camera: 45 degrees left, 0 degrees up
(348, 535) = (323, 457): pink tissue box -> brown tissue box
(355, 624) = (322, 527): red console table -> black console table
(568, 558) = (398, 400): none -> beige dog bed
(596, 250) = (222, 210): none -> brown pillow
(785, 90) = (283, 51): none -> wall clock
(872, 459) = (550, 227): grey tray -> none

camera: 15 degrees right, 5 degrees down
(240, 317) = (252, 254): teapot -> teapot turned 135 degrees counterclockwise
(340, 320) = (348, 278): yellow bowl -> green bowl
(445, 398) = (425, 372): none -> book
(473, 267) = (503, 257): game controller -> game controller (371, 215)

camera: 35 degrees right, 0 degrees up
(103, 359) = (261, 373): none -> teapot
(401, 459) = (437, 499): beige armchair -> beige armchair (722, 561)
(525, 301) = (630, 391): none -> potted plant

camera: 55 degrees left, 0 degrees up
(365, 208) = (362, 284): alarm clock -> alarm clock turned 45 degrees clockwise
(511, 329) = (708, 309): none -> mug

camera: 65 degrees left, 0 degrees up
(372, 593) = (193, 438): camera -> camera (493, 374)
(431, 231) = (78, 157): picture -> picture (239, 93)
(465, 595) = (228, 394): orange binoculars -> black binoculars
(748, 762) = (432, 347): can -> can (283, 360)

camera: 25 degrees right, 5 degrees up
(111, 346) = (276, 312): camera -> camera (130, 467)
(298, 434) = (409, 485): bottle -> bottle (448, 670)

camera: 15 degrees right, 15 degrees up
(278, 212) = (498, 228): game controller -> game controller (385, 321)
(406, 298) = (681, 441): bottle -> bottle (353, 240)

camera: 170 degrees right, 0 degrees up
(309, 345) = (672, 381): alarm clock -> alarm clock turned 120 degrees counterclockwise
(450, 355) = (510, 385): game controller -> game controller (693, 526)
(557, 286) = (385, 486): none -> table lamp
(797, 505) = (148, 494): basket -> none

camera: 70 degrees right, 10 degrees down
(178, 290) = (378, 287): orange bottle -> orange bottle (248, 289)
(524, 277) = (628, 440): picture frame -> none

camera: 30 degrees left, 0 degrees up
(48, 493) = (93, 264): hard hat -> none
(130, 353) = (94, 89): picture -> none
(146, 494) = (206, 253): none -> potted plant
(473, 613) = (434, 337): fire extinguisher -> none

----------------------------------------

(Exercise) Starting at the top of the data above, repeat every line exactly until the line containing "camera: 170 degrees right, 0 degrees up" has been given, then stop.

(Task answer)
camera: 45 degrees left, 0 degrees up
(348, 535) = (323, 457): pink tissue box -> brown tissue box
(355, 624) = (322, 527): red console table -> black console table
(568, 558) = (398, 400): none -> beige dog bed
(596, 250) = (222, 210): none -> brown pillow
(785, 90) = (283, 51): none -> wall clock
(872, 459) = (550, 227): grey tray -> none

camera: 15 degrees right, 5 degrees down
(240, 317) = (252, 254): teapot -> teapot turned 135 degrees counterclockwise
(340, 320) = (348, 278): yellow bowl -> green bowl
(445, 398) = (425, 372): none -> book
(473, 267) = (503, 257): game controller -> game controller (371, 215)

camera: 35 degrees right, 0 degrees up
(103, 359) = (261, 373): none -> teapot
(401, 459) = (437, 499): beige armchair -> beige armchair (722, 561)
(525, 301) = (630, 391): none -> potted plant

camera: 55 degrees left, 0 degrees up
(365, 208) = (362, 284): alarm clock -> alarm clock turned 45 degrees clockwise
(511, 329) = (708, 309): none -> mug

camera: 65 degrees left, 0 degrees up
(372, 593) = (193, 438): camera -> camera (493, 374)
(431, 231) = (78, 157): picture -> picture (239, 93)
(465, 595) = (228, 394): orange binoculars -> black binoculars
(748, 762) = (432, 347): can -> can (283, 360)

camera: 25 degrees right, 5 degrees up
(111, 346) = (276, 312): camera -> camera (130, 467)
(298, 434) = (409, 485): bottle -> bottle (448, 670)

camera: 15 degrees right, 15 degrees up
(278, 212) = (498, 228): game controller -> game controller (385, 321)
(406, 298) = (681, 441): bottle -> bottle (353, 240)

camera: 170 degrees right, 0 degrees up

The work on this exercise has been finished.